**TASK DESCRIPTION**
Print the community article on running and debugging HBase below, word for word and in full.

**PASSAGE**

------------------------------

Community Articles

Find and share helpful community-sourced technical articles.
Announcements
Celebrating as our community reaches 100,000 members! Thank you!
avatar
Cloudera Employee

We frequently get asked questions by customers about how to run, deploy and/or debug Cloudera’s Operational Database, which is based on Apache HBase & Phoenix. This post shares the most frequently asked questions and how they were addressed.

 

  • Can I run HBase on HDP 7.1.4 for my production environment?

    Answer: 
    HDP 7.1.4 is only an intermediate step in the upgrade from HDP2 or HDP 3 to CDP. Once HDP 7.1.4 is deployed, you need to use the AM2CM migration tool to complete the upgrade to CDP. HDP 7 is not supported for production environments. HBase is not expected to be stable in HDP 7 but will be stable after the completion of the upgrade to CDP.

  • How can I repair my HBase metadata?

    Answer: Use the hbck2 meta repair feature. For more information about this feature, see this github link. Alternatively, if there is no important data there, you can clean up the whole HDFS HBase root directory and also remove the HBase ‘znode’ from ZooKeeper using the deleteall/hbase command. This alternative solution might require you to reinitialize the HBase folders using the reinit Cloudera Manager command.
    Please file a support case to get the correct version of the hbck2 tool for your deployment.

  • Can I skip the hbase pre-upgrade validate-cp commands during the Check co-processor class pre-upgrade step if SecureBulkLoadEndpoint is the only error I get?

------------------------------

**RECORDS SUPPLIED**
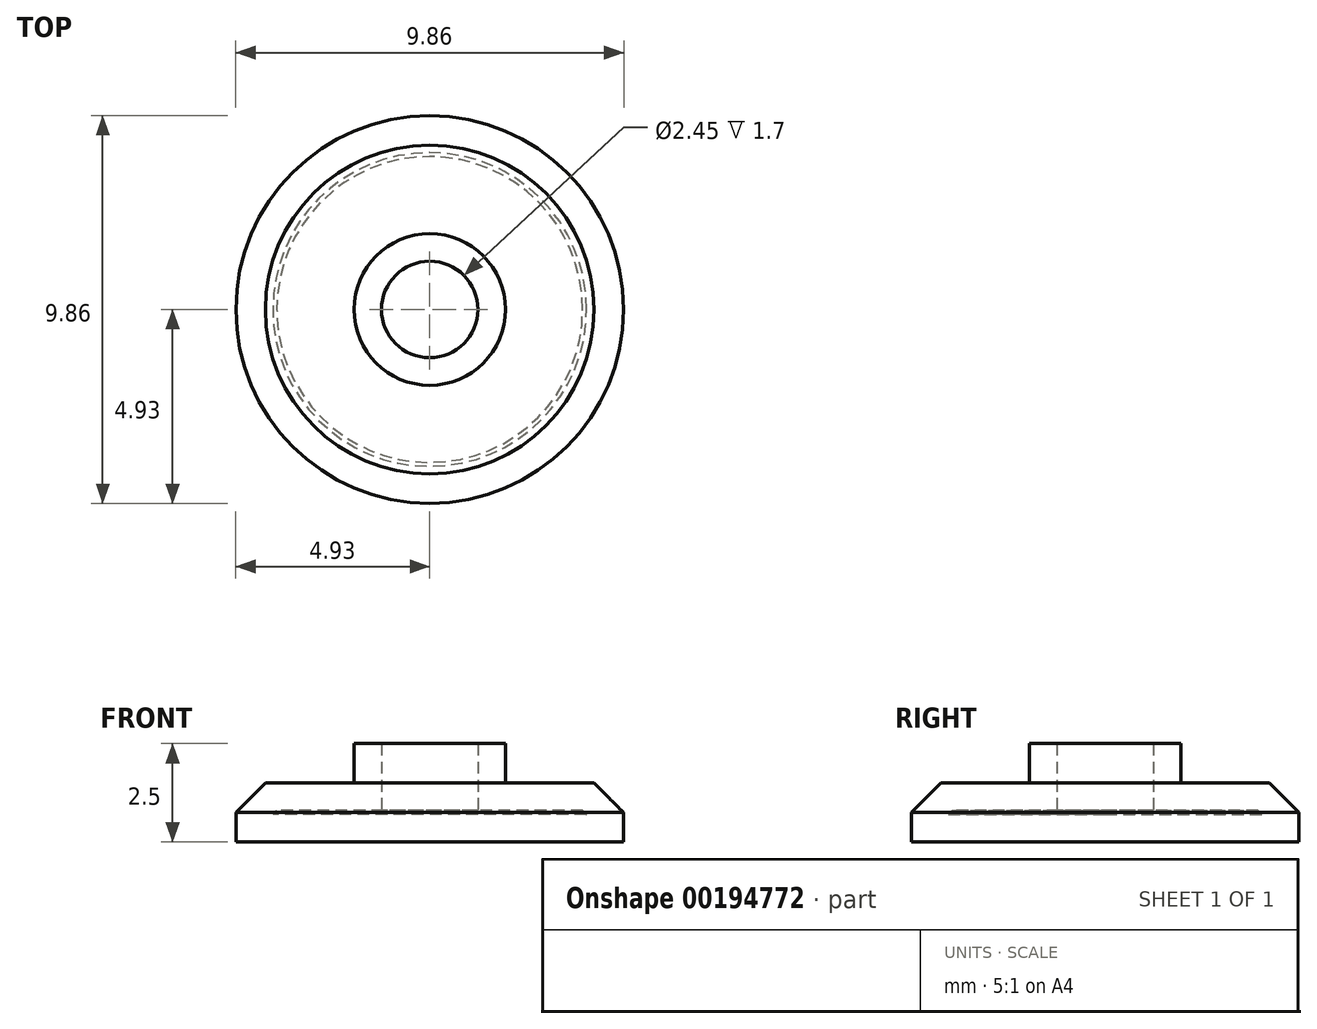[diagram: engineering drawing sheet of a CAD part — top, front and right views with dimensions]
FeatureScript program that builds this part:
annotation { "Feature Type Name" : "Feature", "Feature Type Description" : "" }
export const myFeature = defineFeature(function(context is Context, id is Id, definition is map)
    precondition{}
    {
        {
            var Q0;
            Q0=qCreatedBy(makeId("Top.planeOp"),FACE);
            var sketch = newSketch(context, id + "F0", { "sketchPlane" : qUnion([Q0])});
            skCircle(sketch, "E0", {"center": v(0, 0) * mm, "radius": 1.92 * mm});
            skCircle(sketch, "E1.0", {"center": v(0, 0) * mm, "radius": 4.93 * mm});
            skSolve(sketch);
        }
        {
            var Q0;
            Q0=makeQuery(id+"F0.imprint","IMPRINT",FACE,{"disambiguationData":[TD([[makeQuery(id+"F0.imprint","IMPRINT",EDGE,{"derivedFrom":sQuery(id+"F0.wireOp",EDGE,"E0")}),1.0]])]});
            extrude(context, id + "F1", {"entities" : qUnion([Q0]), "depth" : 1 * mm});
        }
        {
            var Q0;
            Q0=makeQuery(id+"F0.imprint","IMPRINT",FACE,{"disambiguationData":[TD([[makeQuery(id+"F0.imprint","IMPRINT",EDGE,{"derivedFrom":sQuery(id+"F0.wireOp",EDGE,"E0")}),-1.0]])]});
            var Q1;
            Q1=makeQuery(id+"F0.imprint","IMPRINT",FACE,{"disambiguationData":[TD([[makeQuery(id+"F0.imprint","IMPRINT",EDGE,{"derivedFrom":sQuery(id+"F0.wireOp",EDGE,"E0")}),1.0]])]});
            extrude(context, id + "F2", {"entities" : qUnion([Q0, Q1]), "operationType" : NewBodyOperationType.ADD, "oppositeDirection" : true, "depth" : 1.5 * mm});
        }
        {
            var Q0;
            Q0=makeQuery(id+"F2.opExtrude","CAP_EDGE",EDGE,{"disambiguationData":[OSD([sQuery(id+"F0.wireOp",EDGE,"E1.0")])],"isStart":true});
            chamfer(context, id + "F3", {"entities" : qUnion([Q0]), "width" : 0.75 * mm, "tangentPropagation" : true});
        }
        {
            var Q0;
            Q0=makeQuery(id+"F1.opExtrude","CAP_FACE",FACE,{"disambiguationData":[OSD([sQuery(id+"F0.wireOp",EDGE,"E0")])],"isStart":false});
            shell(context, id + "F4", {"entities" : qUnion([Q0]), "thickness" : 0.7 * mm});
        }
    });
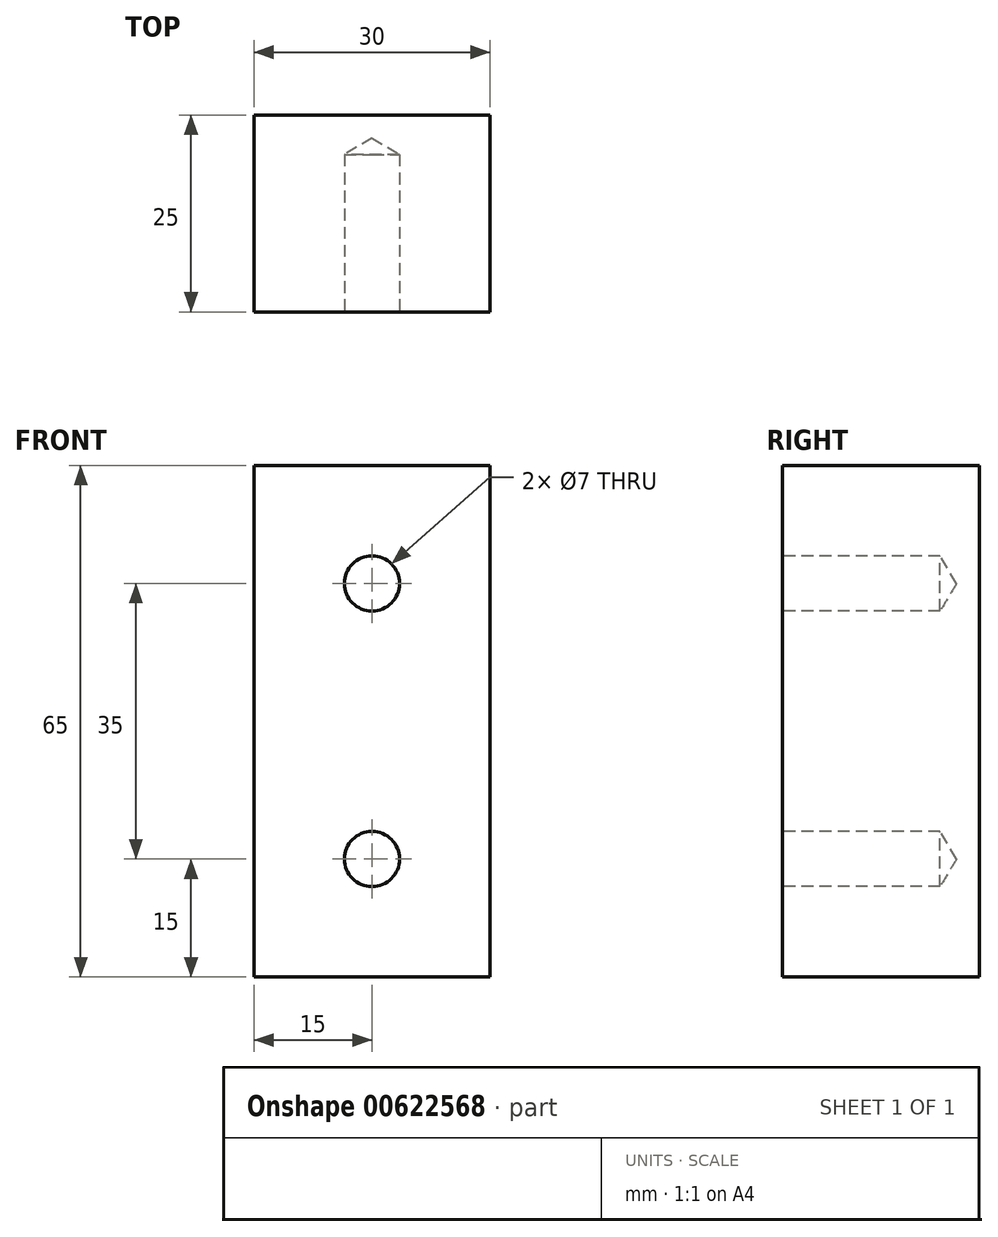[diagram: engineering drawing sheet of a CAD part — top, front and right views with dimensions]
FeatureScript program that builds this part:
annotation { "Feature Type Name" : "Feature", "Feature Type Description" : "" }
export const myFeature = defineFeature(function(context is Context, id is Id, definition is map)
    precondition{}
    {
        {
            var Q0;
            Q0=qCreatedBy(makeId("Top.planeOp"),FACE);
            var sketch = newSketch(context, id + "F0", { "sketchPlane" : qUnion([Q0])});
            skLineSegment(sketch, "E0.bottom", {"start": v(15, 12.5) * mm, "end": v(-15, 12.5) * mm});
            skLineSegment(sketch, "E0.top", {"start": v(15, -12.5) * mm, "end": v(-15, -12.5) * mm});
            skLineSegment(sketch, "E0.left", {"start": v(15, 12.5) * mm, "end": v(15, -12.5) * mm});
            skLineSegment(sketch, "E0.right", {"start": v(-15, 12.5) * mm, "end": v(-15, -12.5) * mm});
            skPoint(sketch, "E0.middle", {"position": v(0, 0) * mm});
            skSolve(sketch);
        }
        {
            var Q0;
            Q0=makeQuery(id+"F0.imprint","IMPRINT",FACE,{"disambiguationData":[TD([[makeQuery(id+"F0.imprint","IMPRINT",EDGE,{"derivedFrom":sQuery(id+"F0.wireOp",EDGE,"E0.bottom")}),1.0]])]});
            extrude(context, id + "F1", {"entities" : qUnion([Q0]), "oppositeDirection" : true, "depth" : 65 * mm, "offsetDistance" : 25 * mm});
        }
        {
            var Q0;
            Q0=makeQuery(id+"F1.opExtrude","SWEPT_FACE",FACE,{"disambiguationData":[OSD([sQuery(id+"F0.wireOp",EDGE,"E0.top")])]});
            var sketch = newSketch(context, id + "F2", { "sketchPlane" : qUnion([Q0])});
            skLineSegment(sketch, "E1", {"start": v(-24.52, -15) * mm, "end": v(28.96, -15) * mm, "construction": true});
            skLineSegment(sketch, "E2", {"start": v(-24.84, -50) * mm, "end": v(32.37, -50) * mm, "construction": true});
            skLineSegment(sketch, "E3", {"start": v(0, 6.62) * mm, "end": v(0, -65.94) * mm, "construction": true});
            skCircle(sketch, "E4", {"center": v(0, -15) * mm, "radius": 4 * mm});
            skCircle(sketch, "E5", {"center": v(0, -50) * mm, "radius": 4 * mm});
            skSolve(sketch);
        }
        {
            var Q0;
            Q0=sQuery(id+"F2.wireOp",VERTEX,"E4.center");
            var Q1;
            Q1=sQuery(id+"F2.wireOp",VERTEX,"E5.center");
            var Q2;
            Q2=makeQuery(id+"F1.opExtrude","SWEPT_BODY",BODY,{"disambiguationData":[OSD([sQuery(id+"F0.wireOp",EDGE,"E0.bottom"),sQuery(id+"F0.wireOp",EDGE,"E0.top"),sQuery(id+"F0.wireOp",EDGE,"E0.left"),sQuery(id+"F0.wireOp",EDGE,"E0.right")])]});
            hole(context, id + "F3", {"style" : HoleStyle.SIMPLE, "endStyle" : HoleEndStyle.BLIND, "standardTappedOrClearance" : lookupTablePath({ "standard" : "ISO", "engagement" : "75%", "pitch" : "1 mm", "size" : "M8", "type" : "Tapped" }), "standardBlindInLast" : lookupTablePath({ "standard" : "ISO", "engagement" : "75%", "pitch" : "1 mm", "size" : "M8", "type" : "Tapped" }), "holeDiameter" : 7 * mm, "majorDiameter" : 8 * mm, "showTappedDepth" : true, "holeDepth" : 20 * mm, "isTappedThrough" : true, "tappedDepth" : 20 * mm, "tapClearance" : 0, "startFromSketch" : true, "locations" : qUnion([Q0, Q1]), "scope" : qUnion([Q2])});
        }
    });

------------------------------

**FINAL RESULT**
Community Articles

Find and share helpful community-sourced technical articles.
Announcements
Celebrating as our community reaches 100,000 members! Thank you!
avatar
Cloudera Employee

We frequently get asked questions by customers about how to run, deploy and/or debug Cloudera’s Operational Database, which is based on Apache HBase & Phoenix. This post shares the most frequently asked questions and how they were addressed.

 

  • Can I run HBase on HDP 7.1.4 for my production environment?

    Answer: 
    HDP 7.1.4 is only an intermediate step in the upgrade from HDP2 or HDP 3 to CDP. Once HDP 7.1.4 is deployed, you need to use the AM2CM migration tool to complete the upgrade to CDP. HDP 7 is not supported for production environments. HBase is not expected to be stable in HDP 7 but will be stable after the completion of the upgrade to CDP.

  • How can I repair my HBase metadata?

    Answer: Use the hbck2 meta repair feature. For more information about this feature, see this github link. Alternatively, if there is no important data there, you can clean up the whole HDFS HBase root directory and also remove the HBase ‘znode’ from ZooKeeper using the deleteall/hbase command. This alternative solution might require you to reinitialize the HBase folders using the reinit Cloudera Manager command.
    Please file a support case to get the correct version of the hbck2 tool for your deployment.

  • Can I skip the hbase pre-upgrade validate-cp commands during the Check co-processor class pre-upgrade step if SecureBulkLoadEndpoint is the only error I get?